柳家小さん師匠の落語「時そば」を聞いているような気分になる。

「ところで、この柚子胡椒は、どうやってつくるの?」
「柚子の皮むいて、塩と青唐辛子でつくります」と答えると、
「え、こしょうじゃないの?青唐辛子・・・そんなこと誰も知らないよね」というので、
「九州では、青唐辛子のことをこしょうといいます」と答えたら
「おいら、後期高齢者のこの年になって、また新しいことを勉強したよ。うれしいな。」と赤ら顔で笑った。

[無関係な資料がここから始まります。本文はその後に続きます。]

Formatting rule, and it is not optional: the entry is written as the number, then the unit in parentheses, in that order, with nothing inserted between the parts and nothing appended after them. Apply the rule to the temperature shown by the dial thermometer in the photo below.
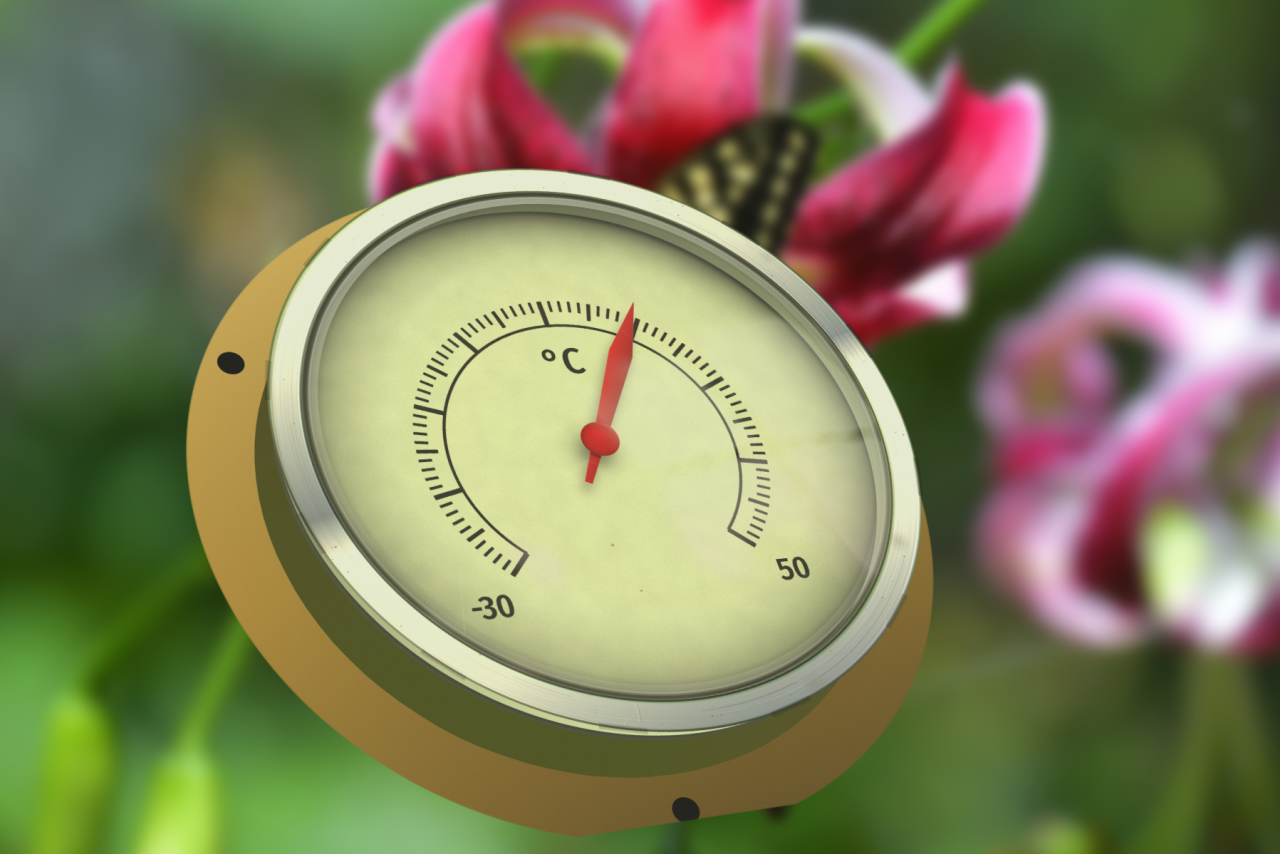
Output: 19 (°C)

魯山人うつしの「井の中の蛙」にのせた酒肴の三種盛りもたいらげ、「後期高齢者になっても学べ、と皿が笑ってら~・・そばをお願いします」
で、〆のそばをズズズと、江戸っ子よろしくじょうずに手繰られた。
「今日は暑いけど、珈琲はアイスにしますか?」と尋ねたら、「後期高齢者が、『君をアイス』なんて言いっこないでしょ。ホットちょうだい」
ときた。

額から汗が噴き出していたけど、涼しい顔しながら「そばやの珈琲はこーでなくっちゃね」
「またくるね」といって、十間橋通りを闊歩していかれた。

今日・明日は「12時から16時」 それから「そば打ち教室」「UFO焙煎塾」
大型で新しい「UFO」が、ポツポツ嫁ぎはじめた。昨日は、熊本の珈琲屋さんから注文があった。
今回のは一回に150gが焙煎できる。夏に「水出し珈琲」をだすようなお店だと、不通の珈琲豆を
5分くらい焙煎(二度焼きやね)すると、これまでとは別次元のアイスができる。
どうどうと「アイス」と注文してくれる人が増えるかもなんばん。感謝。